**DATA FOR ANALYSIS**.
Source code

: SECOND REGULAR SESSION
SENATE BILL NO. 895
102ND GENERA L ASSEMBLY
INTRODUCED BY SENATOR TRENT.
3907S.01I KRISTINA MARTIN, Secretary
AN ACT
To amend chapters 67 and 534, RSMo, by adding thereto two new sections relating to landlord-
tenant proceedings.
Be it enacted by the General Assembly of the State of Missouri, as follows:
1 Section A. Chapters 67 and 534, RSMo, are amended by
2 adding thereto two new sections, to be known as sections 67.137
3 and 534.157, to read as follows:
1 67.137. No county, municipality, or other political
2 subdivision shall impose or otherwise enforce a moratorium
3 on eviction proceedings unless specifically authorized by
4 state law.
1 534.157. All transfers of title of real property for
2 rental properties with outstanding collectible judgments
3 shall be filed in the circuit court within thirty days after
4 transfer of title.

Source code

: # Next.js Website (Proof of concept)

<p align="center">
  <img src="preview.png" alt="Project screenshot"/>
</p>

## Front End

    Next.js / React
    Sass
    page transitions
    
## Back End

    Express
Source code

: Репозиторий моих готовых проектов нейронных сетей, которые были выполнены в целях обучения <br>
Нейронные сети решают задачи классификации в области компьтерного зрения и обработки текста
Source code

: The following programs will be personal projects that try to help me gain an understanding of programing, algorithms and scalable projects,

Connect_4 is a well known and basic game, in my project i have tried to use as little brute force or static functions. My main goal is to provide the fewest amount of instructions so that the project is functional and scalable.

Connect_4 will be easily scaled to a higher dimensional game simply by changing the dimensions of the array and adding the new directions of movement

**EXERCISE INSTRUCTIONS**.
Your task is to restate, word for word, the lines from the beginning of the records to the line with "Connect_4 is a", inclusive.

**COMPLETED EXERCISE**.
Source code

: SECOND REGULAR SESSION
SENATE BILL NO. 895
102ND GENERA L ASSEMBLY
INTRODUCED BY SENATOR TRENT.
3907S.01I KRISTINA MARTIN, Secretary
AN ACT
To amend chapters 67 and 534, RSMo, by adding thereto two new sections relating to landlord-
tenant proceedings.
Be it enacted by the General Assembly of the State of Missouri, as follows:
1 Section A. Chapters 67 and 534, RSMo, are amended by
2 adding thereto two new sections, to be known as sections 67.137
3 and 534.157, to read as follows:
1 67.137. No county, municipality, or other political
2 subdivision shall impose or otherwise enforce a moratorium
3 on eviction proceedings unless specifically authorized by
4 state law.
1 534.157. All transfers of title of real property for
2 rental properties with outstanding collectible judgments
3 shall be filed in the circuit court within thirty days after
4 transfer of title.

Source code

: # Next.js Website (Proof of concept)

<p align="center">
  <img src="preview.png" alt="Project screenshot"/>
</p>

## Front End

    Next.js / React
    Sass
    page transitions
    
## Back End

    Express
Source code

: Репозиторий моих готовых проектов нейронных сетей, которые были выполнены в целях обучения <br>
Нейронные сети решают задачи классификации в области компьтерного зрения и обработки текста
Source code

: The following programs will be personal projects that try to help me gain an understanding of programing, algorithms and scalable projects,

Connect_4 is a well known and basic game, in my project i have tried to use as little brute force or static functions. My main goal is to provide the fewest amount of instructions so that the project is functional and scalable.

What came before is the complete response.